Several years ago, when I was working on a project to compile 19th century Utah schoolteachers' narratives in a book, I found this quote from noted scholar Carolyn Heilbrun: "Women in the past have a dreadful tendency to disappear in a cloud of anonymity and silence."
Heilbrun felt that it was important to recover their voices and stories. I was also inspired by other scholars already at work recovering the voices and stories of Utah women: Claudia Bushman, Maureen Ursenbach Beecher, Lavina Fielding Anderson, Carol Cornwall Madsen. I learned about important women in Utah's history: Emmeline B. Wells, editor of The Woman's Exponent and friend to Susan B. Anthony; Martha Hughes Cannon, physician and senator, the first woman in the U.S. to be elected to a state senate; Amy Brown Lyman, student of Jane Addams at Hull House, who drew on the experience to develop social programs for Utah women.

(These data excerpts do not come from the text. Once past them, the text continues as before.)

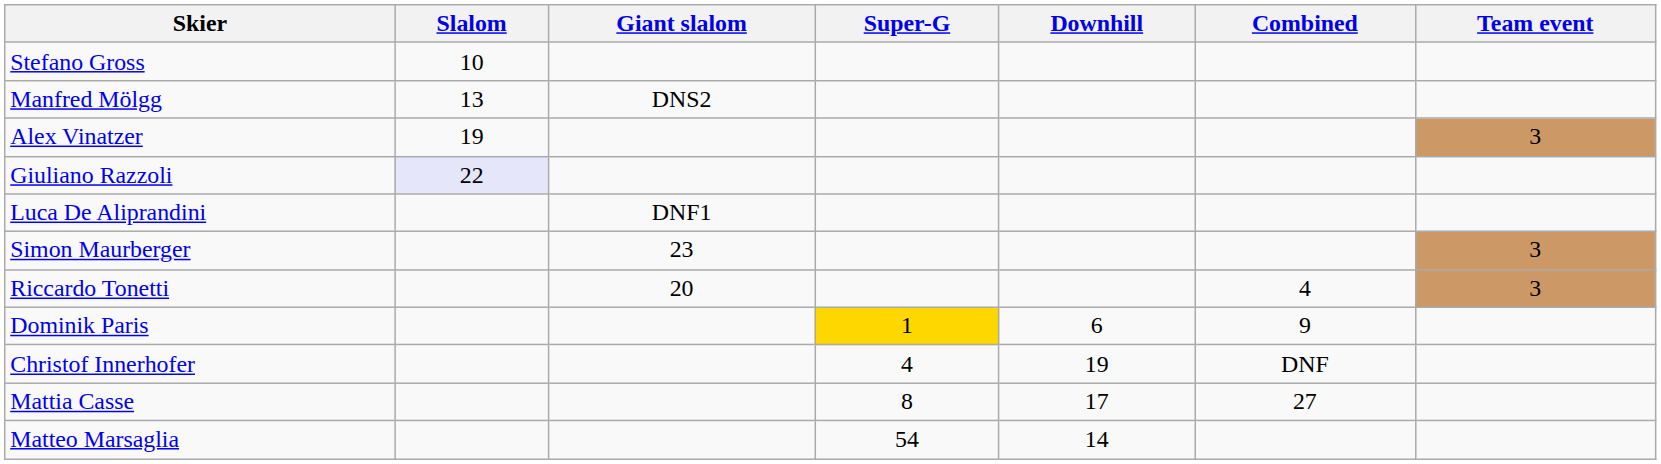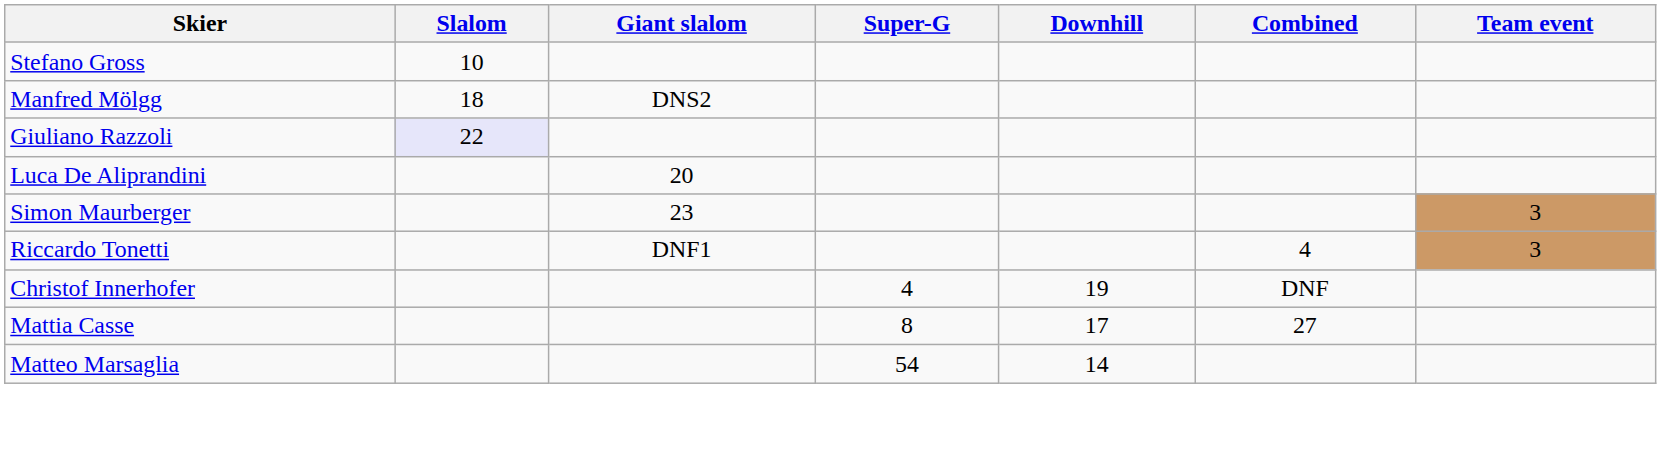Manfred Mölgg | Slalom: 13 -> 18
- row: Alex Vinatzer | 19 | 3
Luca De Aliprandini | Giant slalom: DNF1 -> 20
Riccardo Tonetti | Giant slalom: 20 -> DNF1
- row: Dominik Paris | 1 | 6 | 9
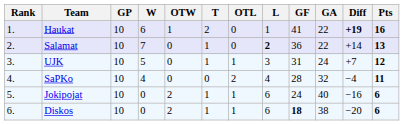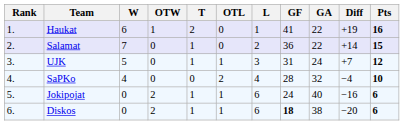- column: GP | 10 | 10 | 10 | 10 | 10 | 10
Haukat | Diff: bold -> normal
Salamat | L: bold -> normal
Salamat | Pts: 13 -> 15
SaPKo | Pts: 11 -> 10
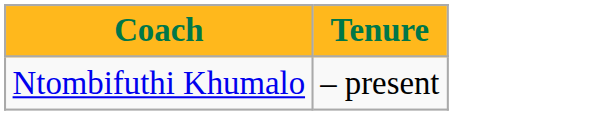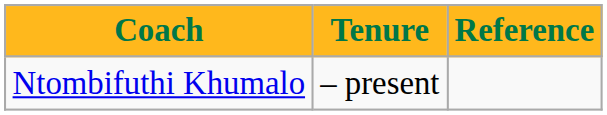+ column: Reference
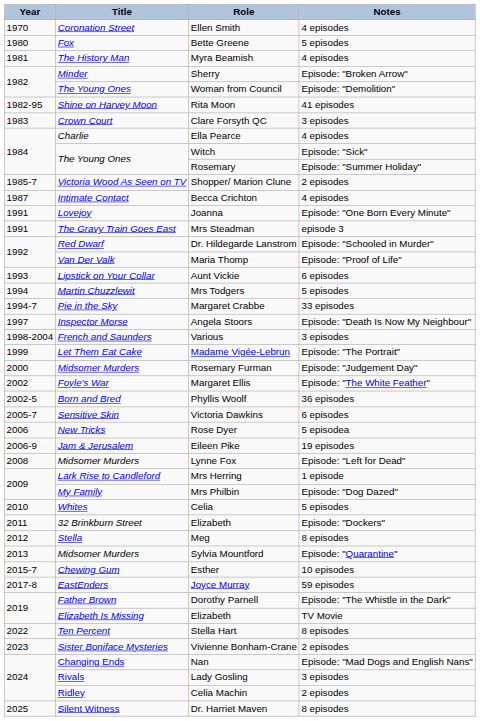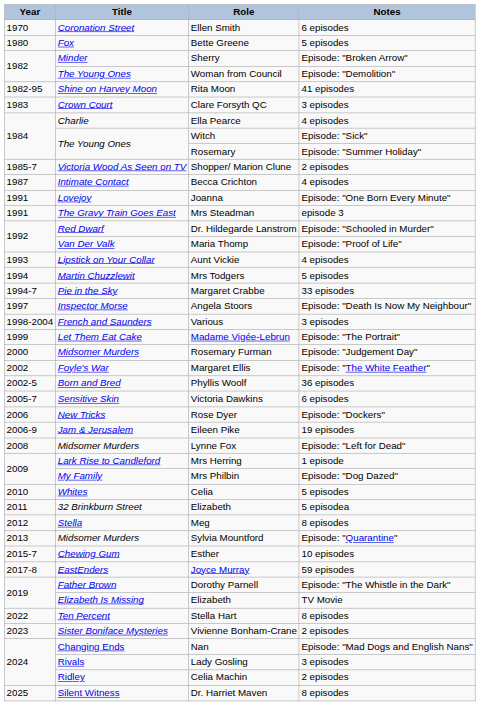Ellen Smith | Notes: 4 episodes -> 6 episodes
- row: 1981 | The History Man | Myra Beamish | 4 episodes
Aunt Vickie | Notes: 6 episodes -> 4 episodes
Rose Dyer | Notes: 5 episodea -> Episode: "Dockers"
32 Brinkburn Street / Elizabeth | Notes: Episode: "Dockers" -> 5 episodea
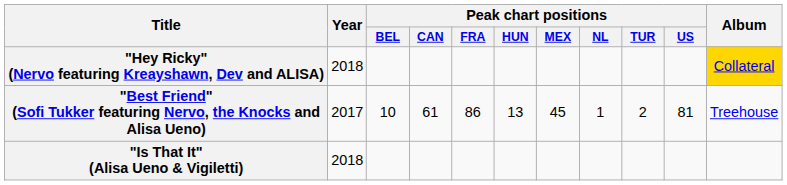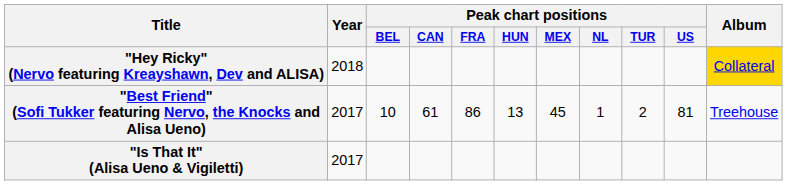"Is That It" (Alisa Ueno & Vigiletti) | Year: 2018 -> 2017
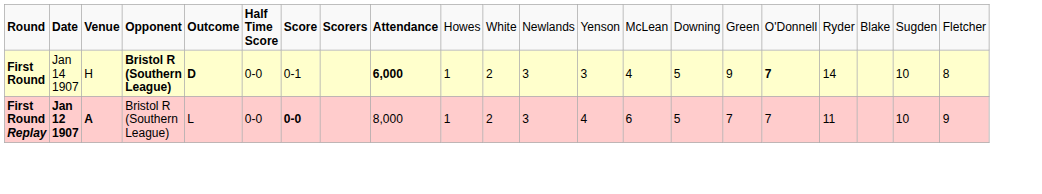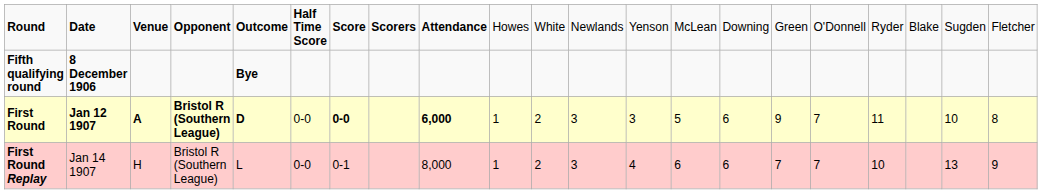+ row: Fifth qualifying round | 8 December 1906 | Bye
First Round | column 2: Jan 14 1907 -> Jan 12 1907
First Round | column 3: H -> A
First Round | column 7: 0-1 -> 0-0
First Round | column 14: 4 -> 5
First Round | column 15: 5 -> 6
First Round | column 17: bold -> normal
First Round | column 18: 14 -> 11
First Round Replay | column 2: Jan 12 1907 -> Jan 14 1907
First Round Replay | column 3: A -> H
First Round Replay | column 7: 0-0 -> 0-1
First Round Replay | column 15: 5 -> 6
First Round Replay | column 18: 11 -> 10
First Round Replay | column 20: 10 -> 13
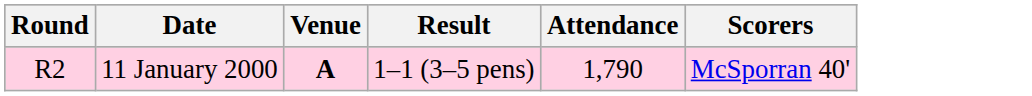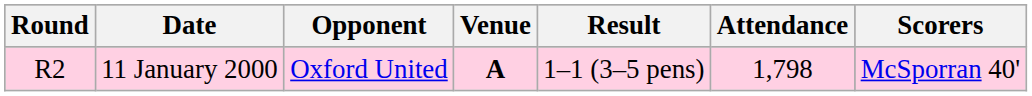+ column: Opponent | Oxford United
11 January 2000 | Attendance: 1,790 -> 1,798
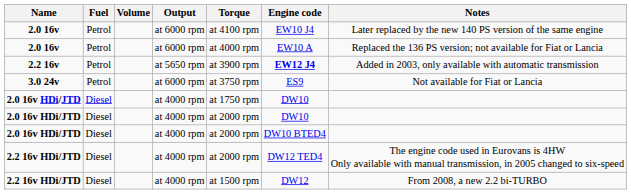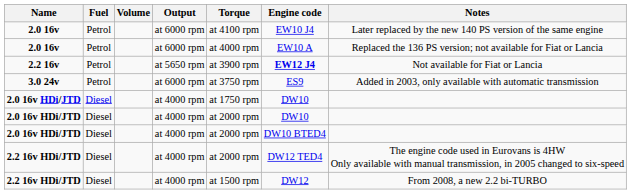2.2 16v | Notes: Added in 2003, only available with automatic transmission -> Not available for Fiat or Lancia
3.0 24v | Notes: Not available for Fiat or Lancia -> Added in 2003, only available with automatic transmission
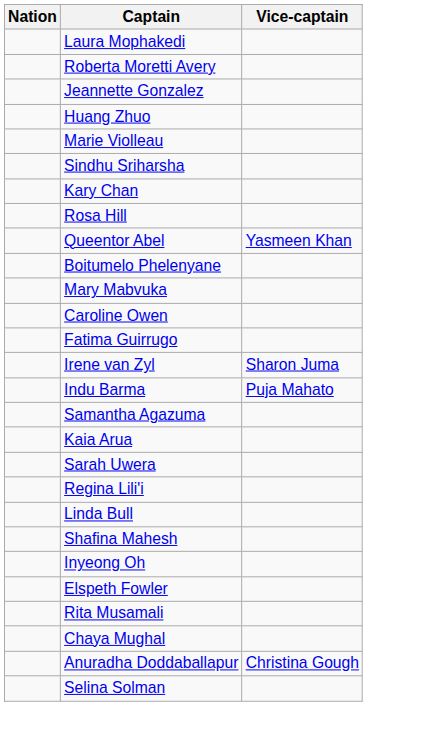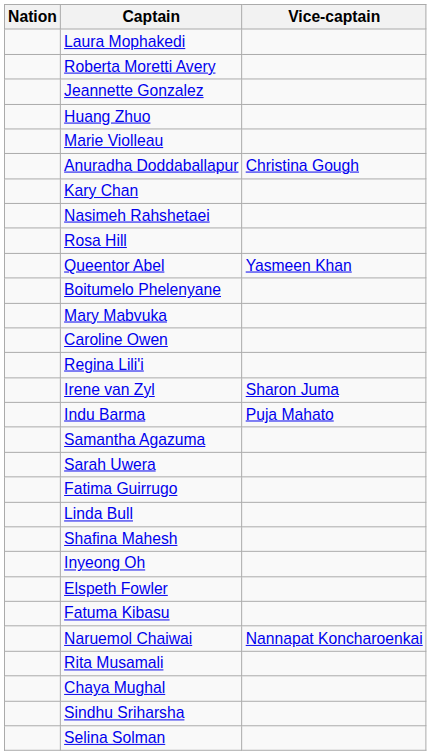rows swapped: Anuradha Doddaballapur <-> Sindhu Sriharsha
+ row: Nasimeh Rahshetaei
rows swapped: Fatima Guirrugo <-> Regina Lili'i
- row: Kaia Arua
+ row: Fatuma Kibasu
+ row: Naruemol Chaiwai | Nannapat Koncharoenkai
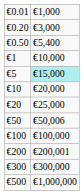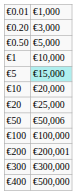€0.50 | column 2: €5,400 -> €5,000
+ row: €400 | €500,000
- row: €500 | €1,000,000
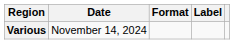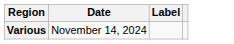- column: Format
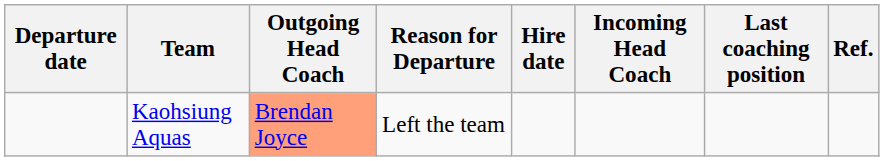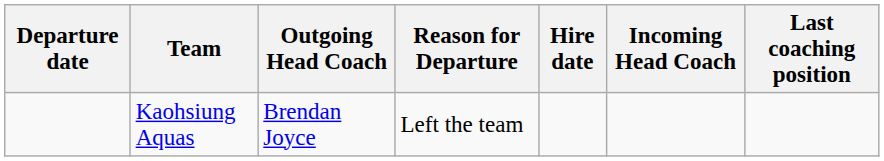- column: Ref.
Kaohsiung Aquas | Outgoing Head Coach: lightsalmon background -> no background
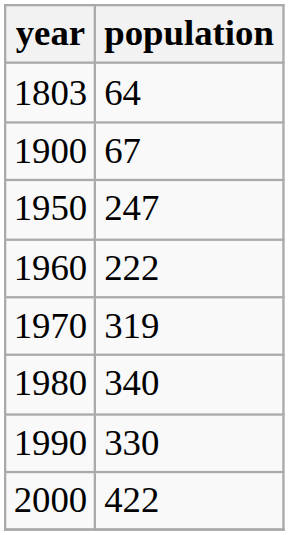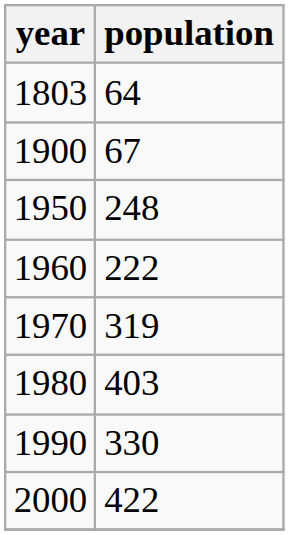1950 | population: 247 -> 248
1980 | population: 340 -> 403
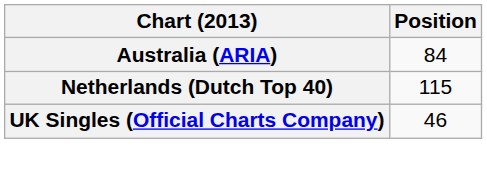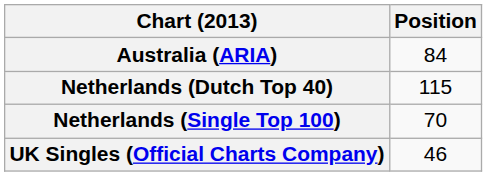+ row: Netherlands (Single Top 100) | 70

Sadly, women are largely missing from American history. A review of 18 U.S. history textbooks showed that only 10 percent of the individuals discussed are women; of America's 2,400 national historic landmarks, fewer than 8 percent are devoted to the accomplishments of women; and only 13 of the 217 statues in the U.S. Capitol represent women. As Women's Equality Day the anniversary of the 19th Amendment, which granted women the vote approaches, there is an opportunity to change that. A National Women's History Museum in Washington, D.C., is closer than ever to passage, fueled by bipartisan legislation.